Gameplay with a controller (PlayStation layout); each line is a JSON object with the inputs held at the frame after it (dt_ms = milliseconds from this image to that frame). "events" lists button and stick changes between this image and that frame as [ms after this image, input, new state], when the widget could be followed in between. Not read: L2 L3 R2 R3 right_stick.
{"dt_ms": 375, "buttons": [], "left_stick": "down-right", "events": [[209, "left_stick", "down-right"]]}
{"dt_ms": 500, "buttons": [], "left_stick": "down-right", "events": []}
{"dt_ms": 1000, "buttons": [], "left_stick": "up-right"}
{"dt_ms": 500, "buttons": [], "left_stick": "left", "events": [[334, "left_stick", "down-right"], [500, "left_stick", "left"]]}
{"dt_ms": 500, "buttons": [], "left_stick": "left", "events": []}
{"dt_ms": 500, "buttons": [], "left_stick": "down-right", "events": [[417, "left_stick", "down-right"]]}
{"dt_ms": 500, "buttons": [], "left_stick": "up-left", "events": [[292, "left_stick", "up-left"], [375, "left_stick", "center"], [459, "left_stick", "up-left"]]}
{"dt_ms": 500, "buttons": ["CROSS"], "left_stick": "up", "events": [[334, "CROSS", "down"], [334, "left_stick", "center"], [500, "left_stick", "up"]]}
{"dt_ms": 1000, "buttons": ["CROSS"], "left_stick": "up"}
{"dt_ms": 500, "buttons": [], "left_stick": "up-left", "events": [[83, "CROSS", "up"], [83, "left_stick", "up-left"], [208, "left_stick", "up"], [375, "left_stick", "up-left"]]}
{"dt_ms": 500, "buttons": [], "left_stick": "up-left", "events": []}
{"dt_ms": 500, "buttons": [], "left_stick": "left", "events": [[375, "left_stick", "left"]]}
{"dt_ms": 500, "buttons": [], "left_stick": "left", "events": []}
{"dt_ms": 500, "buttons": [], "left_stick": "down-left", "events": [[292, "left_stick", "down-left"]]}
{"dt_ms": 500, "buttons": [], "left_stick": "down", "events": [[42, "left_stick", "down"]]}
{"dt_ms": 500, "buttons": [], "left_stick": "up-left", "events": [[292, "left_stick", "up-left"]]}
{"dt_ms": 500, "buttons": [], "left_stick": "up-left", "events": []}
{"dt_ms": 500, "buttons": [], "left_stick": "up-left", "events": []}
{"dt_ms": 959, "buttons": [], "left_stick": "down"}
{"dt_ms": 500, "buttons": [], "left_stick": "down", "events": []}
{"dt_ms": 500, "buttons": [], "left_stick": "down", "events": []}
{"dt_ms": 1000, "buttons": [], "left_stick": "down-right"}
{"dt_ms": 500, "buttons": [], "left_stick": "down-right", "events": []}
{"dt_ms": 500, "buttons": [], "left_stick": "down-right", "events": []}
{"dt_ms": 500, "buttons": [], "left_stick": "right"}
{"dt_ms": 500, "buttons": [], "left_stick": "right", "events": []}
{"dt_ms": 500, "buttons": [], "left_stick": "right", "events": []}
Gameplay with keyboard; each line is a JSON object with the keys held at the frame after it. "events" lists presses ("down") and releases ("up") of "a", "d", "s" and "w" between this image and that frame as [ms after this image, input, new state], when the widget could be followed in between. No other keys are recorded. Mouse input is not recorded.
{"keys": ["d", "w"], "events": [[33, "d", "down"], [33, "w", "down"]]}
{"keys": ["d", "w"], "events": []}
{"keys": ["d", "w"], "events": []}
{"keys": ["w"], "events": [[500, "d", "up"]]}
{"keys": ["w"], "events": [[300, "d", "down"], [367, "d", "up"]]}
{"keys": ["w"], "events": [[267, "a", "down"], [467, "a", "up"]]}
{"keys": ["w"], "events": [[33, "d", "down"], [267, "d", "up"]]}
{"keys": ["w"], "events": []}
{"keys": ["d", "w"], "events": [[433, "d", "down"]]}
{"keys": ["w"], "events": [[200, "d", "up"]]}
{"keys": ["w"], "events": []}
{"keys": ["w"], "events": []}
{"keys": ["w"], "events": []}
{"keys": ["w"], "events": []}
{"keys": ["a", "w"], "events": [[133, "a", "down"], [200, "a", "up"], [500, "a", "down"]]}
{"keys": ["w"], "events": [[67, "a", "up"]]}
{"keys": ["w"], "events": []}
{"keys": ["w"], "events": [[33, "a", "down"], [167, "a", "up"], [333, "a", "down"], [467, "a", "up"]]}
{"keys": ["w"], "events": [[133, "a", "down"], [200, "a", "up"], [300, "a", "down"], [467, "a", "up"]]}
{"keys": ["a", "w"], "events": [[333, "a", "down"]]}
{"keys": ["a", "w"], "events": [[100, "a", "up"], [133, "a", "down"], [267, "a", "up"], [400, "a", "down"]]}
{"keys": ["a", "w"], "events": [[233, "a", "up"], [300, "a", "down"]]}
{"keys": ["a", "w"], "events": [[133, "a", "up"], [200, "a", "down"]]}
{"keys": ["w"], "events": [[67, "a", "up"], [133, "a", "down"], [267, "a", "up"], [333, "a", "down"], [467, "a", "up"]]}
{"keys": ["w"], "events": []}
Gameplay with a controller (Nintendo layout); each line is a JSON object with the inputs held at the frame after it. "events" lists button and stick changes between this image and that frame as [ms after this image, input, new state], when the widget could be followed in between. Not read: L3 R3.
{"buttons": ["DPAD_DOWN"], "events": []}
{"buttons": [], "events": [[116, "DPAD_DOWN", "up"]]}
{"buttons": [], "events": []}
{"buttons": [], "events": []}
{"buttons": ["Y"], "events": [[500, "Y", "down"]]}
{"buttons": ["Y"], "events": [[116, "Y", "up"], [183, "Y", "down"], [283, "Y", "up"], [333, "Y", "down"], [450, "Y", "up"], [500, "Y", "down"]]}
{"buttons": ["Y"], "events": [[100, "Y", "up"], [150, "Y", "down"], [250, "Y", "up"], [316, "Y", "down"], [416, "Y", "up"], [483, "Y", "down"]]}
-----
**Exercise directions**: Every entry must appear again in the answer, exactly as written.

**Solved exercise**:
Gameplay with a controller (PlayStation layout); each line is a JSON object with the inputs held at the frame after it (dt_ms = milliseconds from this image to that frame). "events" lists button and stick changes between this image and that frame as [ms after this image, input, new state], when the widget could be followed in between. Not read: L2 L3 R2 R3 right_stick.
{"dt_ms": 375, "buttons": [], "left_stick": "down-right", "events": [[209, "left_stick", "down-right"]]}
{"dt_ms": 500, "buttons": [], "left_stick": "down-right", "events": []}
{"dt_ms": 1000, "buttons": [], "left_stick": "up-right"}
{"dt_ms": 500, "buttons": [], "left_stick": "left", "events": [[334, "left_stick", "down-right"], [500, "left_stick", "left"]]}
{"dt_ms": 500, "buttons": [], "left_stick": "left", "events": []}
{"dt_ms": 500, "buttons": [], "left_stick": "down-right", "events": [[417, "left_stick", "down-right"]]}
{"dt_ms": 500, "buttons": [], "left_stick": "up-left", "events": [[292, "left_stick", "up-left"], [375, "left_stick", "center"], [459, "left_stick", "up-left"]]}
{"dt_ms": 500, "buttons": ["CROSS"], "left_stick": "up", "events": [[334, "CROSS", "down"], [334, "left_stick", "center"], [500, "left_stick", "up"]]}
{"dt_ms": 1000, "buttons": ["CROSS"], "left_stick": "up"}
{"dt_ms": 500, "buttons": [], "left_stick": "up-left", "events": [[83, "CROSS", "up"], [83, "left_stick", "up-left"], [208, "left_stick", "up"], [375, "left_stick", "up-left"]]}
{"dt_ms": 500, "buttons": [], "left_stick": "up-left", "events": []}
{"dt_ms": 500, "buttons": [], "left_stick": "left", "events": [[375, "left_stick", "left"]]}
{"dt_ms": 500, "buttons": [], "left_stick": "left", "events": []}
{"dt_ms": 500, "buttons": [], "left_stick": "down-left", "events": [[292, "left_stick", "down-left"]]}
{"dt_ms": 500, "buttons": [], "left_stick": "down", "events": [[42, "left_stick", "down"]]}
{"dt_ms": 500, "buttons": [], "left_stick": "up-left", "events": [[292, "left_stick", "up-left"]]}
{"dt_ms": 500, "buttons": [], "left_stick": "up-left", "events": []}
{"dt_ms": 500, "buttons": [], "left_stick": "up-left", "events": []}
{"dt_ms": 959, "buttons": [], "left_stick": "down"}
{"dt_ms": 500, "buttons": [], "left_stick": "down", "events": []}
{"dt_ms": 500, "buttons": [], "left_stick": "down", "events": []}
{"dt_ms": 1000, "buttons": [], "left_stick": "down-right"}
{"dt_ms": 500, "buttons": [], "left_stick": "down-right", "events": []}
{"dt_ms": 500, "buttons": [], "left_stick": "down-right", "events": []}
{"dt_ms": 500, "buttons": [], "left_stick": "right"}
{"dt_ms": 500, "buttons": [], "left_stick": "right", "events": []}
{"dt_ms": 500, "buttons": [], "left_stick": "right", "events": []}
Gameplay with keyboard; each line is a JSON object with the keys held at the frame after it. "events" lists presses ("down") and releases ("up") of "a", "d", "s" and "w" between this image and that frame as [ms after this image, input, new state], when the widget could be followed in between. No other keys are recorded. Mouse input is not recorded.
{"keys": ["d", "w"], "events": [[33, "d", "down"], [33, "w", "down"]]}
{"keys": ["d", "w"], "events": []}
{"keys": ["d", "w"], "events": []}
{"keys": ["w"], "events": [[500, "d", "up"]]}
{"keys": ["w"], "events": [[300, "d", "down"], [367, "d", "up"]]}
{"keys": ["w"], "events": [[267, "a", "down"], [467, "a", "up"]]}
{"keys": ["w"], "events": [[33, "d", "down"], [267, "d", "up"]]}
{"keys": ["w"], "events": []}
{"keys": ["d", "w"], "events": [[433, "d", "down"]]}
{"keys": ["w"], "events": [[200, "d", "up"]]}
{"keys": ["w"], "events": []}
{"keys": ["w"], "events": []}
{"keys": ["w"], "events": []}
{"keys": ["w"], "events": []}
{"keys": ["a", "w"], "events": [[133, "a", "down"], [200, "a", "up"], [500, "a", "down"]]}
{"keys": ["w"], "events": [[67, "a", "up"]]}
{"keys": ["w"], "events": []}
{"keys": ["w"], "events": [[33, "a", "down"], [167, "a", "up"], [333, "a", "down"], [467, "a", "up"]]}
{"keys": ["w"], "events": [[133, "a", "down"], [200, "a", "up"], [300, "a", "down"], [467, "a", "up"]]}
{"keys": ["a", "w"], "events": [[333, "a", "down"]]}
{"keys": ["a", "w"], "events": [[100, "a", "up"], [133, "a", "down"], [267, "a", "up"], [400, "a", "down"]]}
{"keys": ["a", "w"], "events": [[233, "a", "up"], [300, "a", "down"]]}
{"keys": ["a", "w"], "events": [[133, "a", "up"], [200, "a", "down"]]}
{"keys": ["w"], "events": [[67, "a", "up"], [133, "a", "down"], [267, "a", "up"], [333, "a", "down"], [467, "a", "up"]]}
{"keys": ["w"], "events": []}
Gameplay with a controller (Nintendo layout); each line is a JSON object with the inputs held at the frame after it. "events" lists button and stick changes between this image and that frame as [ms after this image, input, new state], when the widget could be followed in between. Not read: L3 R3.
{"buttons": ["DPAD_DOWN"], "events": []}
{"buttons": [], "events": [[116, "DPAD_DOWN", "up"]]}
{"buttons": [], "events": []}
{"buttons": [], "events": []}
{"buttons": ["Y"], "events": [[500, "Y", "down"]]}
{"buttons": ["Y"], "events": [[116, "Y", "up"], [183, "Y", "down"], [283, "Y", "up"], [333, "Y", "down"], [450, "Y", "up"], [500, "Y", "down"]]}
{"buttons": ["Y"], "events": [[100, "Y", "up"], [150, "Y", "down"], [250, "Y", "up"], [316, "Y", "down"], [416, "Y", "up"], [483, "Y", "down"]]}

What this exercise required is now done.